┌─ Extrait présenté

Olivier Py, opérette avec mélancolie

Pensé pour le jeune public, inspiré des frères Grimm, « L’Amour vainqueur » séduit les adultes. On y retrouve et la malice et la mélancolie de l’artiste. Ses dons multiples et ceux de Pierre-André Weitz s’y épanouissent.

Olivier Py a fait du souci du jeune public l’une de ses premières préoccupations. Il écrit et s’est souvent inspiré des contes des frères Grimm car il en apprécie la liberté et l’absence de conclusion morale de la plupart de leurs textes. Il les entend comme des contes initiatiques. S’il a conçu L’Amour vainqueur pour le jeune public, le spectacle est fort, puissant, dérangeant.
Tout adulte y reconnaîtra une interrogation profonde sur notre monde. Et les enfants ne sont pas dupes. Ils comprennent tout.

└─
┌─ Enregistrements affichés

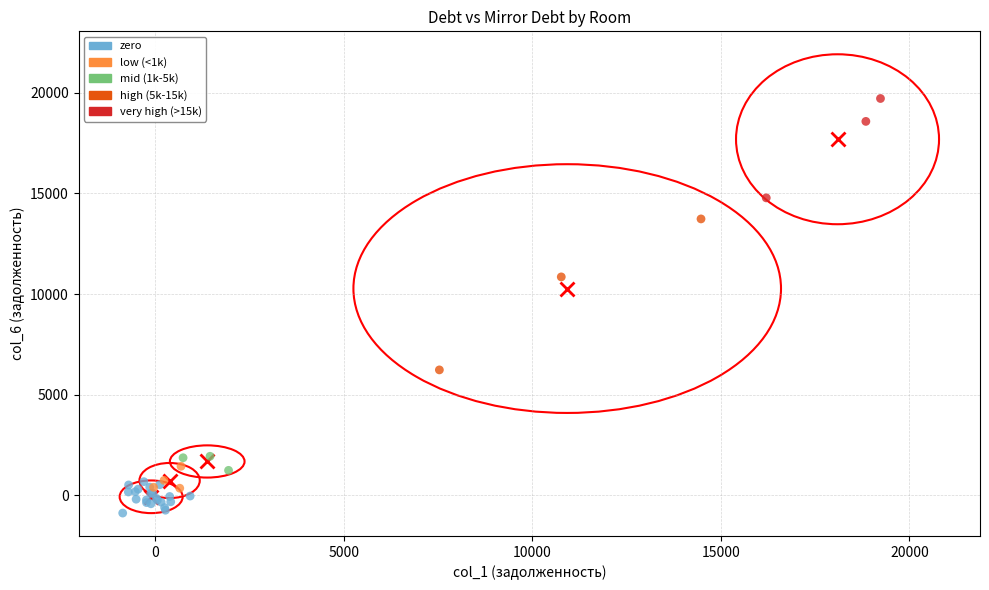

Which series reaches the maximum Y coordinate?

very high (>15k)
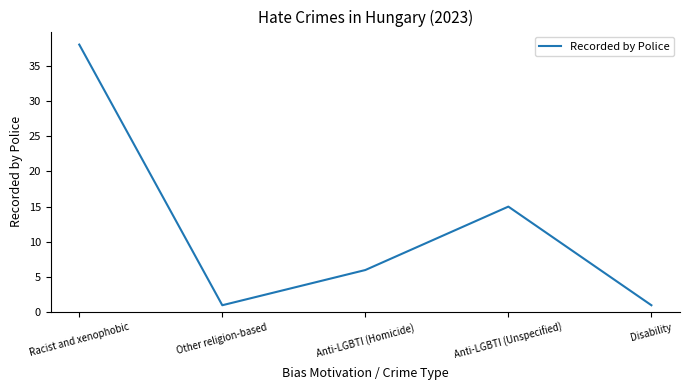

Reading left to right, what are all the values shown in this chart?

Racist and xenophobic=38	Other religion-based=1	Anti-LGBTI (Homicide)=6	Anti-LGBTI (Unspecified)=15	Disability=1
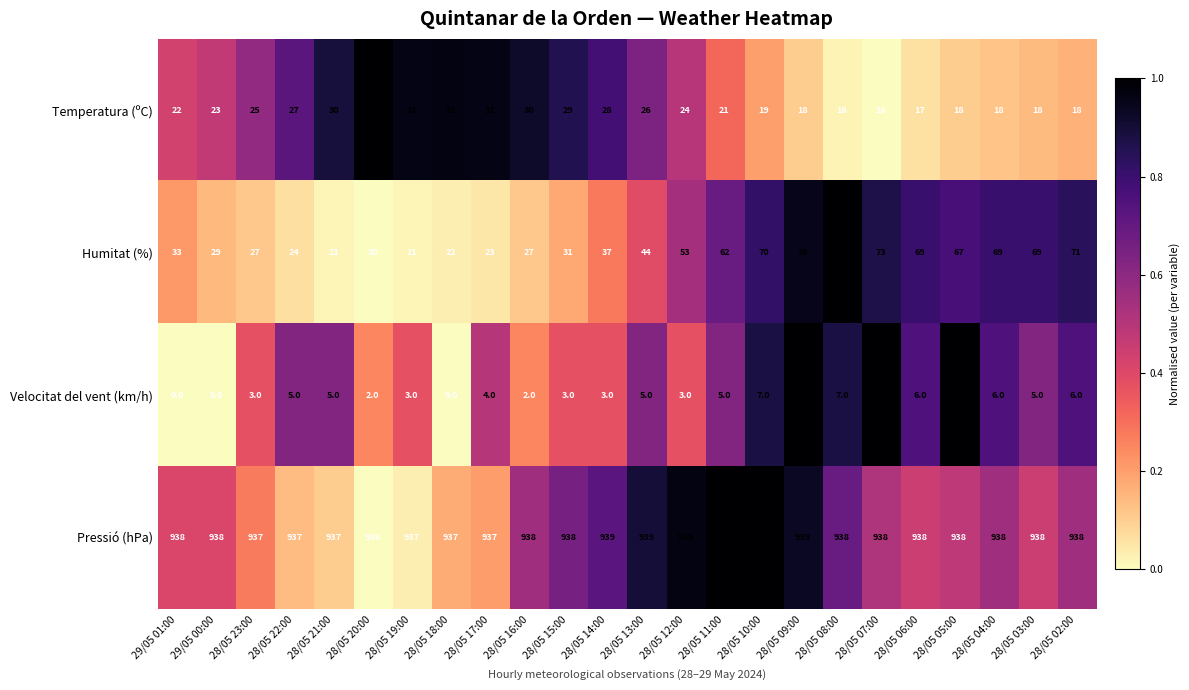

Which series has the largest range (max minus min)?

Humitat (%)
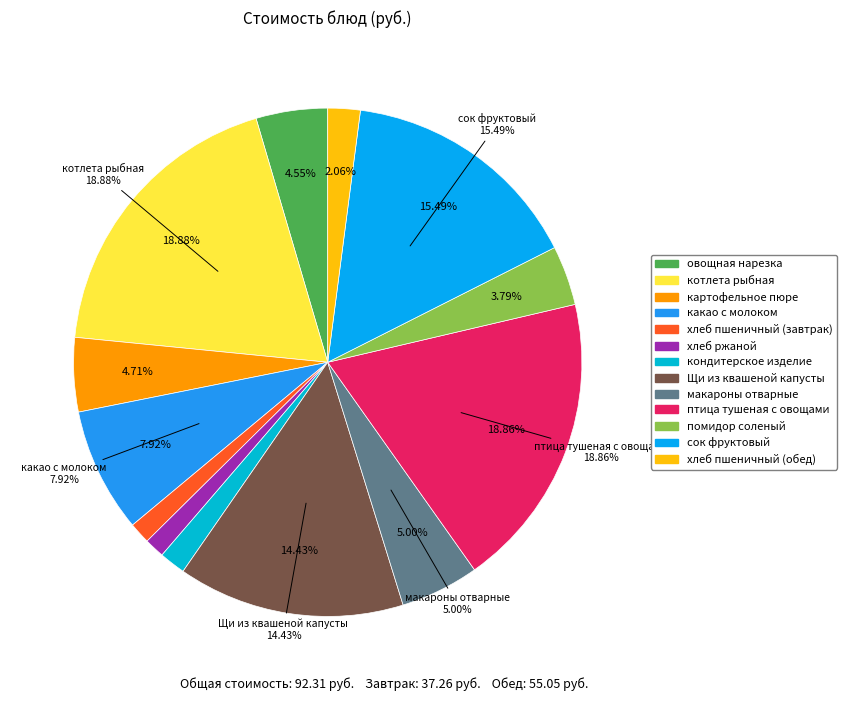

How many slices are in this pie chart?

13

└─
┌─ Enregistrements affichés

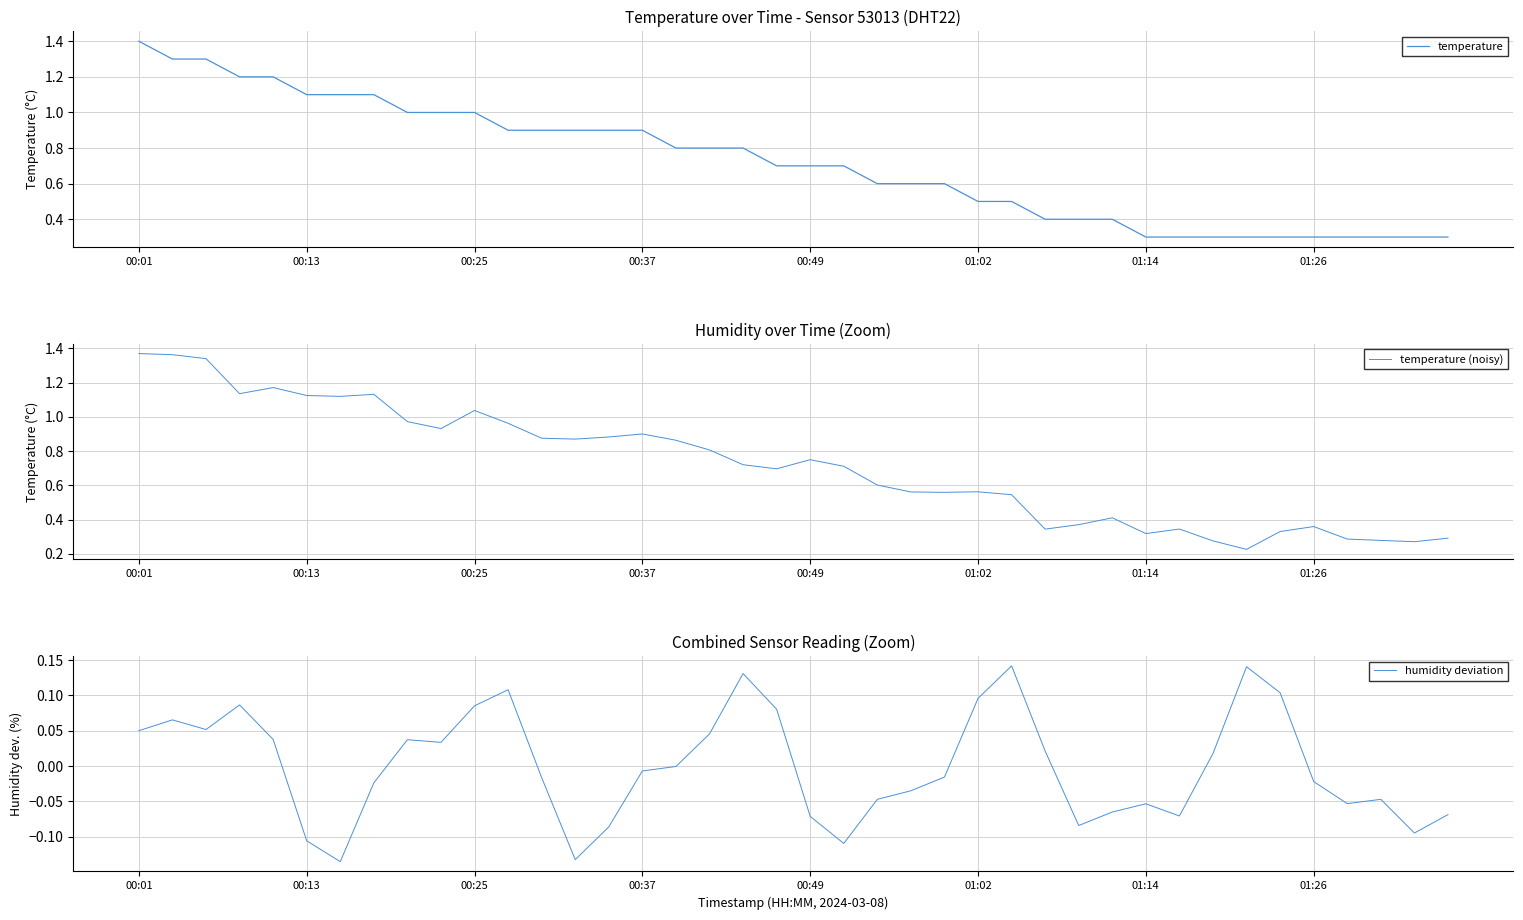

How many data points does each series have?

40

└─

Tâches à faire -
1. Recopie tel quel tout le passage de l'article sur Olivier Py, depuis « Olivier Py, opérette » jusqu'à « Weitz s’y épanouissent. ».
2. Dans les enregistrements, remplace « series » par « curve » sur tout ce qui va de la ligne contenant « Which series reaches » jusqu'à la ligne contenant « How many slices are in this pie chart? », ces deux lignes comprises. Redonne uniquement ces lignes, sans rien changer d'autre et sans les images.
Les enregistrements n'ont aucun rapport avec l'article sur Olivier Py.

Réponses par tâche -
1.
Olivier Py, opérette avec mélancolie

Pensé pour le jeune public, inspiré des frères Grimm, « L’Amour vainqueur » séduit les adultes. On y retrouve et la malice et la mélancolie de l’artiste. Ses dons multiples et ceux de Pierre-André Weitz s’y épanouissent.

2.
Which curve reaches the maximum Y coordinate?

very high (>15k)

Reading left to right, what are all the values shown in this chart?

Racist and xenophobic=38	Other religion-based=1	Anti-LGBTI (Homicide)=6	Anti-LGBTI (Unspecified)=15	Disability=1

Which curve has the largest range (max minus min)?

Humitat (%)

How many slices are in this pie chart?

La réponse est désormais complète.